I am in California and use the standard CAR Commercial lease form and recently had a front window break. The tenant says they were not at the facility when it happened and it looks like it blew out not in. I, unfortunately don't know how that happened but do know that it also happened in the unit next door and they were at the facility when their window broke. They also said it broke from inside out. The lease says the tenant is responsible for the maintenance for the storefront windows, so that tenant is paying for the repair. My problem, the other tenant is an attorney and threw out the following:
As pursuant to the agreement on page 1 of 6, # 17, Maintenance:
“Tenant shall professionally maintain the Premises including heat, air conditioning, electrical, plumbing, and water systems, if any, and keep glass, windows, and doors in operable and safe condition….” Tenant’s contention is that Tenant maintained the Premises as directed. The windows and glass were in safe and operable condition as of April 30, 2014.

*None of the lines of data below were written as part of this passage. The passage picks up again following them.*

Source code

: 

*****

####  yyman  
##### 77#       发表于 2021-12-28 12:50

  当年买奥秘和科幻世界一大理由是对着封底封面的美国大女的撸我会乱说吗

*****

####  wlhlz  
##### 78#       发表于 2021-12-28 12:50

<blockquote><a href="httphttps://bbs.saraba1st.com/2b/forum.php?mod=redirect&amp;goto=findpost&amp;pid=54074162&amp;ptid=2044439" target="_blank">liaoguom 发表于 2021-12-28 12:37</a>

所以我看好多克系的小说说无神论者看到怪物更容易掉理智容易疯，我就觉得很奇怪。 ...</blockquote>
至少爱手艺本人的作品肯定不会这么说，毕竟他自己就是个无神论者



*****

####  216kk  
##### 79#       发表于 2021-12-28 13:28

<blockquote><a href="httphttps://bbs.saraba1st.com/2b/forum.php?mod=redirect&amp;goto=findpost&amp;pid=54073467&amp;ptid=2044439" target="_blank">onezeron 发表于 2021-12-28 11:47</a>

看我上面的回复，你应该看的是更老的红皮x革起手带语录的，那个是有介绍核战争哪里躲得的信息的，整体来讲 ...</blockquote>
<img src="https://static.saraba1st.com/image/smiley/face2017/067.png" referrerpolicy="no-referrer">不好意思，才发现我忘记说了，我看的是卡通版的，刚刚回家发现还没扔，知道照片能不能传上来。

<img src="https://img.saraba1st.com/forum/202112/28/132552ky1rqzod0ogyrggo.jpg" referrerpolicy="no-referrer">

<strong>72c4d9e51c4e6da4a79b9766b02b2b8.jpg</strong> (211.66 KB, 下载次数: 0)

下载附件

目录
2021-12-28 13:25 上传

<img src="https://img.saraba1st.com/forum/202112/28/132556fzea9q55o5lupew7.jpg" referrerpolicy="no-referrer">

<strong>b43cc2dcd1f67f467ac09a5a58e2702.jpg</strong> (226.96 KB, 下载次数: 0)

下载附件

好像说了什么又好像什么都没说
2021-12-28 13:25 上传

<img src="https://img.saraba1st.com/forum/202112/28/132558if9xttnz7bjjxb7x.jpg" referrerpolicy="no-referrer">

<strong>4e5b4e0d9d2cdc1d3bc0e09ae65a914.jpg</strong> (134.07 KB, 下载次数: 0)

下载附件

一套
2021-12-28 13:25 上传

The dispute arises due to the “damage” incurred to the building during a recent bout of the Santa Ana Winds on May 1, 2014, which falls under the category of “other casualty.”Tenant refers to the Lease Agreement: page 3 of 6, #26, Damage to Premises, which states:
”If, by no fault of Tenant, Premises are totally or partially damaged or destroyed by fire, earthquake, accident, OR OTHER CASUALTY, Landlord shall have the right to restore the Premises by repair or rebuilding. If Landlord elects to repair or rebuild, and is unable to complete such restoration within 90 days from the date of damage, subject to terms of this paragraph, this agreement shall remain in full force and effect. If Landlord is unable to restore the Premises within this time, OR IF LANDLORD ELECTS NOT TO RESTORE, THEN EITHER LANDLORD OR TENANT MAY TERMINATE THIS AGREEMENT BY GIVING THE OTHER WRITTEN NOTICE. RENT SHALL BE ABATED AS OF THE DATE OF THE DAMAGE. THE ABATED AMOUNT SHALL BE THE CURRENT MONTHLY BASE RENT PRORATED ON A 30-DAY BASIS….”

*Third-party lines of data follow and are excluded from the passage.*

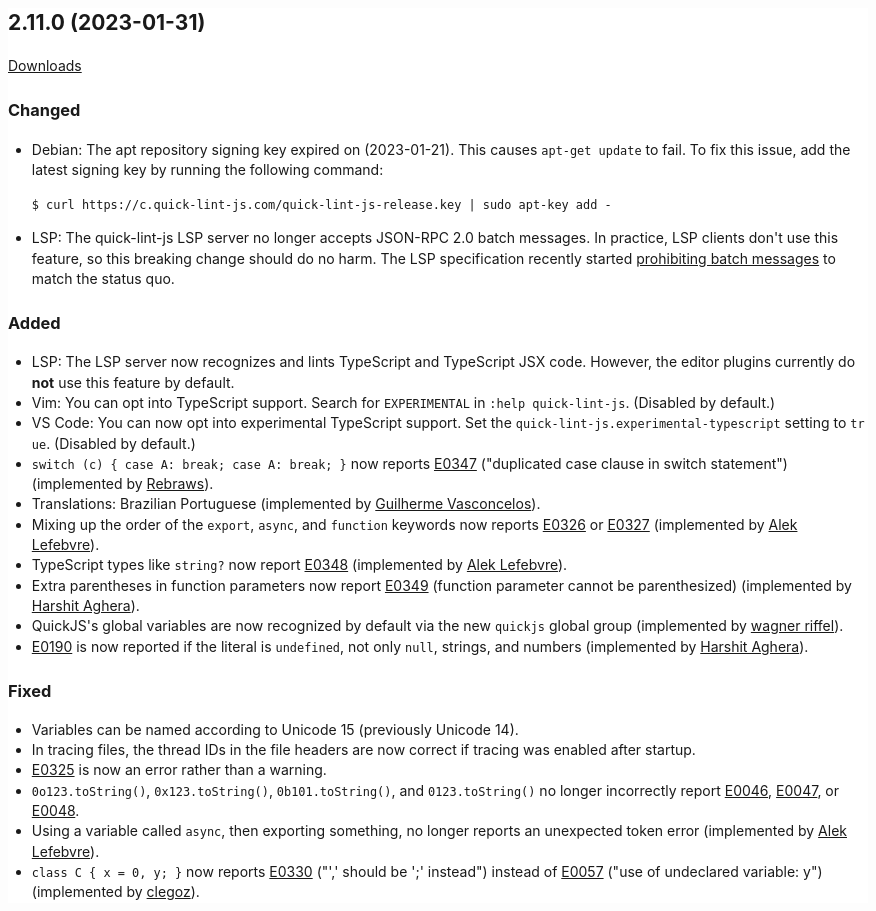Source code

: ## 2.11.0 (2023-01-31)

[Downloads](https://c.quick-lint-js.com/releases/2.11.0/)

### Changed

* Debian: The apt repository signing key expired on (2023-01-21). This causes
  `apt-get update` to fail. To fix this issue, add the latest signing key by
  running the following command:

      $ curl https://c.quick-lint-js.com/quick-lint-js-release.key | sudo apt-key add -

* LSP: The quick-lint-js LSP server no longer accepts JSON-RPC 2.0 batch
  messages. In practice, LSP clients don't use this feature, so this breaking
  change should do no harm. The LSP specification recently started
  [prohibiting batch
  messages](https://github.com/microsoft/language-server-protocol/pull/1651) to
  match the status quo.

### Added

* LSP: The LSP server now recognizes and lints TypeScript and TypeScript JSX
  code. However, the editor plugins currently do **not** use this feature by
  default.
* Vim: You can opt into TypeScript support. Search for `EXPERIMENTAL` in
  `:help quick-lint-js`. (Disabled by default.)
* VS Code: You can now opt into experimental TypeScript support. Set the
  `quick-lint-js.experimental-typescript` setting to `true`. (Disabled by
  default.)
* `switch (c) { case A: break; case A: break; }` now reports [E0347][]
  ("duplicated case clause in switch statement") (implemented by [Rebraws][]).
* Translations: Brazilian Portuguese (implemented by [Guilherme Vasconcelos][]).
* Mixing up the order of the `export`, `async`, and `function` keywords now
  reports [E0326][] or [E0327][] (implemented by [Alek Lefebvre][]).
* TypeScript types like `string?` now report [E0348][] (implemented by
  [Alek Lefebvre][]).
* Extra parentheses in function parameters now report [E0349][] (function
  parameter cannot be parenthesized) (implemented by [Harshit Aghera][]).
* QuickJS's global variables are now recognized by default via the new `quickjs`
  global group (implemented by [wagner riffel]).
* [E0190][] is now reported if the literal is `undefined`, not only `null`,
  strings, and numbers (implemented by [Harshit Aghera][]).

### Fixed

* Variables can be named according to Unicode 15 (previously Unicode 14).
* In tracing files, the thread IDs in the file headers are now correct if
  tracing was enabled after startup.
* [E0325][] is now an error rather than a warning.
* `0o123.toString()`, `0x123.toString()`, `0b101.toString()`, and
  `0123.toString()` no longer incorrectly report [E0046][], [E0047][], or
  [E0048][].
* Using a variable called `async`, then exporting something, no longer reports
  an unexpected token error (implemented by [Alek Lefebvre][]).
* `class C { x = 0, y; }` now reports [E0330][] ("',' should be ';' instead")
  instead of [E0057][] ("use of undeclared variable: y") (implemented by
  [clegoz][]).


[Bun]: https://bun.sh/
[Deno]: https://deno.land/
[cli-language]: ../cli/#language
[coc.nvim]: https://github.com/neoclide/coc.nvim
[config-global-groups]: https://quick-lint-js.com/config/#global-groups
[cross-compiling-quick-lint-js]: https://quick-lint-js.com/contribute/build-from-source/cross-compiling/
[install-powershell-completions]: https://github.com/quick-lint/quick-lint-js/blob/master/completions/README.md#powershell
[AidenThing]: https://github.com/AidenThing
[Alek Lefebvre]: https://github.com/AlekLefebvre
[Amir]: https://github.com/ahmafi
[Christian Mund]: https://github.com/kkkrist
[Daniel La Rocque]: https://github.com/dlarocque
[Dave Churchill]: https://www.cs.mun.ca/~dchurchill/
[David Vasileff]: https://github.com/dav000
[Erlliam Mejia]: https://github.com/erlliam
[Guilherme Vasconcelos]: https://github.com/Guilherme-Vasconcelos
[Harshit Aghera]: https://github.com/HarshitAghera
[Himanshu]: https://github.com/singalhimanshu
[Jake Castelli]: https://github.com/jakecastelli
[James Moles]: https://github.com/JPMoles
[Jenny "Jennipuff" Wheat]: https://twitter.com/jennipaff
[Jimmy Qiu]: https://github.com/lifeinData
[Kate Conkright]: https://github.com/applepie23
[Kim "Linden"]: https://github.com/Lindenbyte
[Lee Wannacott]: https://github.com/LeeWannacott
[Leszek Nowicki]: https://github.com/leszek888
[Matheus de Sousa]: https://github.com/keyehzy
[Nico Sonack]: https://github.com/herrhotzenplotz
[Piotr Dąbrowski]: https://github.com/yhnavein
[Rebraws]: https://github.com/Rebraws
[Rob Miner]: https://github.com/robminer6
[Roland Strasser]: https://github.com/rol1510
[Sarah Schulte]: https://github.com/cgsdev0
[Shivam Mehta]: https://github.com/maniac-en
[Tom Binford]: https://github.com/TomBinford
[Tony Sathre]: https://github.com/tonysathre
[Yunus]: https://github.com/yunusey
[clegoz]: https://github.com/clegoz
[daethtech]: https://github.com/daethtech
[david doroz]: https://github.com/DaviddHub
[mirabellier]: https://github.com/mirabellierr
[ooblegork]: https://github.com/ooblegork
[tiagovla]: https://github.com/tiagovla
[wagner riffel]: https://github.com/wgrr
[E0001]: https://quick-lint-js.com/errors/E0001/
[E0003]: https://quick-lint-js.com/errors/E0003/
[E0013]: https://quick-lint-js.com/errors/E0013/
[E0016]: https://quick-lint-js.com/errors/E0016/
[E0019]: https://quick-lint-js.com/errors/E0019/
[E0020]: https://quick-lint-js.com/errors/E0020/
[E0026]: https://quick-lint-js.com/errors/E0026/
[E0027]: https://quick-lint-js.com/errors/E0027/
[E0036]: https://quick-lint-js.com/errors/E0036/
[E0038]: https://quick-lint-js.com/errors/E0038/
[E0040]: https://quick-lint-js.com/errors/E0040/
[E0046]: https://quick-lint-js.com/errors/E0046/
[E0047]: https://quick-lint-js.com/errors/E0047/
[E0048]: https://quick-lint-js.com/errors/E0048/
[E0053]: https://quick-lint-js.com/errors/E0053/
[E0054]: https://quick-lint-js.com/errors/E0054/
[E0057]: https://quick-lint-js.com/errors/E0057/
[E0059]: https://quick-lint-js.com/errors/E0059/
[E0060]: https://quick-lint-js.com/errors/E0060/
[E0061]: https://quick-lint-js.com/errors/E0061/
[E0062]: https://quick-lint-js.com/errors/E0062/
[E0065]: https://quick-lint-js.com/errors/E0065/
[E0069]: https://quick-lint-js.com/errors/E0069/
[E0073]: https://quick-lint-js.com/errors/E0073/
[E0086]: https://quick-lint-js.com/errors/E0086/
[E0094]: https://quick-lint-js.com/errors/E0094/
[E0101]: https://quick-lint-js.com/errors/E0101/
[E0103]: https://quick-lint-js.com/errors/E0103/
[E0104]: https://quick-lint-js.com/errors/E0104/
[E0106]: https://quick-lint-js.com/errors/E0106/
[E0108]: https://quick-lint-js.com/errors/E0108/
[E0110]: https://quick-lint-js.com/errors/E0110/
[E0111]: https://quick-lint-js.com/errors/E0111/
[E0119]: https://quick-lint-js.com/errors/E0119/
[E0144]: https://quick-lint-js.com/errors/E0144/
[E0145]: https://quick-lint-js.com/errors/E0145/
[E0149]: https://quick-lint-js.com/errors/E0149/
[E0150]: https://quick-lint-js.com/errors/E0150/
[E0151]: https://quick-lint-js.com/errors/E0151/
[E0173]: https://quick-lint-js.com/errors/E0173/
[E0176]: https://quick-lint-js.com/errors/E0176/
[E0177]: https://quick-lint-js.com/errors/E0177/
[E0178]: https://quick-lint-js.com/errors/E0178/
[E0179]: https://quick-lint-js.com/errors/E0179/
[E0180]: https://quick-lint-js.com/errors/E0180/
[E0181]: https://quick-lint-js.com/errors/E0181/
[E0182]: https://quick-lint-js.com/errors/E0182/
[E0183]: https://quick-lint-js.com/errors/E0183/
[E0184]: https://quick-lint-js.com/errors/E0184/
[E0185]: https://quick-lint-js.com/errors/E0185/
[E0186]: https://quick-lint-js.com/errors/E0186/
[E0187]: https://quick-lint-js.com/errors/E0187/
[E0188]: https://quick-lint-js.com/errors/E0188/
[E0189]: https://quick-lint-js.com/errors/E0189/
[E0190]: https://quick-lint-js.com/errors/E0190/
[E0191]: https://quick-lint-js.com/errors/E0191/
[E0192]: https://quick-lint-js.com/errors/E0192/
[E0193]: https://quick-lint-js.com/errors/E0193/
[E0194]: https://quick-lint-js.com/errors/E0194/
[E0195]: https://quick-lint-js.com/errors/E0195/
[E0196]: https://quick-lint-js.com/errors/E0196/
[E0197]: https://quick-lint-js.com/errors/E0197/
[E0198]: https://quick-lint-js.com/errors/E0198/
[E0199]: https://quick-lint-js.com/errors/E0199/
[E0203]: https://quick-lint-js.com/errors/E0203/
[E0205]: https://quick-lint-js.com/errors/E0205/
[E0207]: https://quick-lint-js.com/errors/E0207/
[E0211]: https://quick-lint-js.com/errors/E0211/
[E0212]: https://quick-lint-js.com/errors/E0212/
[E0223]: https://quick-lint-js.com/errors/E0223/
[E0236]: https://quick-lint-js.com/errors/E0236/
[E0239]: https://quick-lint-js.com/errors/E0239/
[E0246]: https://quick-lint-js.com/errors/E0246/
[E0247]: https://quick-lint-js.com/errors/E0247/
[E0253]: https://quick-lint-js.com/errors/E0253/
[E0266]: https://quick-lint-js.com/errors/E0266/
[E0270]: https://quick-lint-js.com/errors/E0270/
[E0271]: https://quick-lint-js.com/errors/E0271/
[E0278]: https://quick-lint-js.com/errors/E0278/
[E0279]: https://quick-lint-js.com/errors/E0279/
[E0286]: https://quick-lint-js.com/errors/E0286/
[E0287]: https://quick-lint-js.com/errors/E0287/
[E0291]: https://quick-lint-js.com/errors/E0291/
[E0311]: https://quick-lint-js.com/errors/E0311/
[E0325]: https://quick-lint-js.com/errors/E0325/
[E0326]: https://quick-lint-js.com/errors/E0326/
[E0327]: https://quick-lint-js.com/errors/E0327/
[E0330]: https://quick-lint-js.com/errors/E0330/
[E0341]: https://quick-lint-js.com/errors/E0341/
[E0344]: https://quick-lint-js.com/errors/E0344/
[E0345]: https://quick-lint-js.com/errors/E0345/
[E0347]: https://quick-lint-js.com/errors/E0347/
[E0348]: https://quick-lint-js.com/errors/E0348/
[E0349]: https://quick-lint-js.com/errors/E0349/
[E0356]: https://quick-lint-js.com/errors/E0356/
[E0365]: https://quick-lint-js.com/errors/E0365/
[E0369]: https://quick-lint-js.com/errors/E0369/
[E0373]: https://quick-lint-js.com/errors/E0373/
[E0374]: https://quick-lint-js.com/errors/E0374/
[E0376]: https://quick-lint-js.com/errors/E0376/
[E0379]: https://quick-lint-js.com/errors/E0379/
[E0450]: https://quick-lint-js.com/errors/E0450/
[E0451]: https://quick-lint-js.com/errors/E0451/
[E0452]: https://quick-lint-js.com/errors/E0452/
[E0707]: https://quick-lint-js.com/errors/E0707/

Clearly, the fault here does not lie with the Tenant, who was off-site during the damage, but with the structural design of the window frame/exterior walls. Tenant also notes that Tenant’s window was not the only window in Landlord’s complex to recently break for no apparent reason. Unless it is the Landlord’s stipulation that Landlord’s other tenants were somehow at fault for the breakage of their window, Landlord cannot find this Tenant at fault for the breakage, which occurred while Tenant was off-site.
When Tenant requested immediate board-up of the window in order to secure Premises, Landlord declined. When asked to fix the window, Landlord elected NOT TO RESTORE. At Tenant’s expense, Tenant removed the broken glass, and when Tenant attempted to stabilize the window, said glass broke on him, lacerating his arms. Tenant had to restore the window to keep Tenant’s property safe and because damage interfered with Tenant’s reasonable use of Premises, but Tenant does not agree that it was the Tenant’s responsibility to fix. Tenant asks for reimbursement in the amount of $692.57 for replacement of the glass. Tenant does not ask reimbursement for the wood and hardware purchased to make the wall whole until Tenant could have a professional glass repair company come and replace the window.

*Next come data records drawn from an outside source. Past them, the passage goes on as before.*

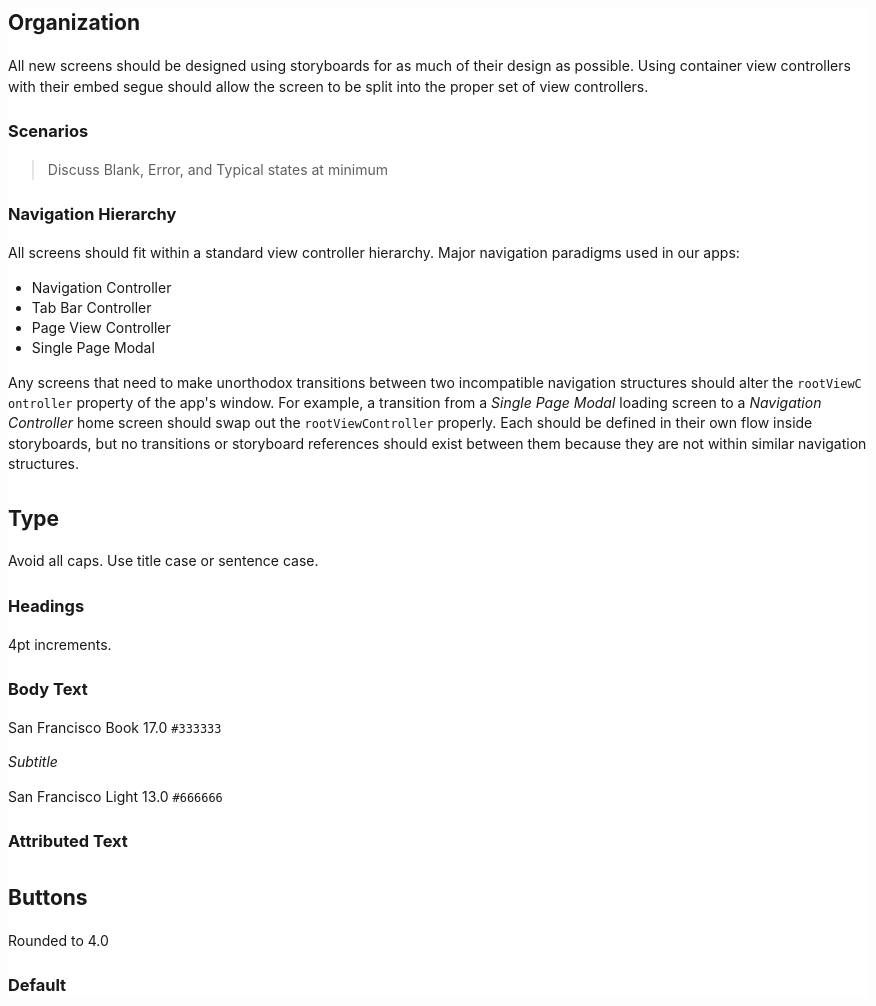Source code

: ## Organization

All new screens should be designed using storyboards for as much of their design as possible. Using container view controllers with their embed segue should allow the screen to be split into the proper set of view controllers.

### Scenarios

> Discuss Blank, Error, and Typical states at minimum

### Navigation Hierarchy

All screens should fit within a standard view controller hierarchy. Major navigation paradigms used in our apps:

* Navigation Controller
* Tab Bar Controller
* Page View Controller
* Single Page Modal

Any screens that need to make unorthodox transitions between two incompatible navigation structures should alter the `rootViewController` property of the app's window. For example, a transition from a _Single Page Modal_ loading screen to a _Navigation Controller_ home screen should swap out the `rootViewController` properly. Each should be defined in their own flow inside storyboards, but no transitions or storyboard references should exist between them because they are not within similar navigation structures.

## Type

Avoid all caps. Use title case or sentence case.

### Headings

4pt increments.

### Body Text

San Francisco Book 17.0
`#333333`

*Subtitle*

San Francisco Light 13.0
`#666666`

### Attributed Text


## Buttons

Rounded to 4.0

### Default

The compromise they are requesting, is for us to reimburse for the window and let them out of the lease 1 month early on July 31, 2014. If they vacate on that date, we will have received all the rent during the time they were actually there, we will only be out the cost of the window or to go to court and try to get August rent and the window and attorneys fees or loose our case? My tenant next door is interested and might take the space for half rent for August and full rent starting on September 1, 2014. Is there a real estate attorney out there that might know the answer?
I look forward to hearing from someone.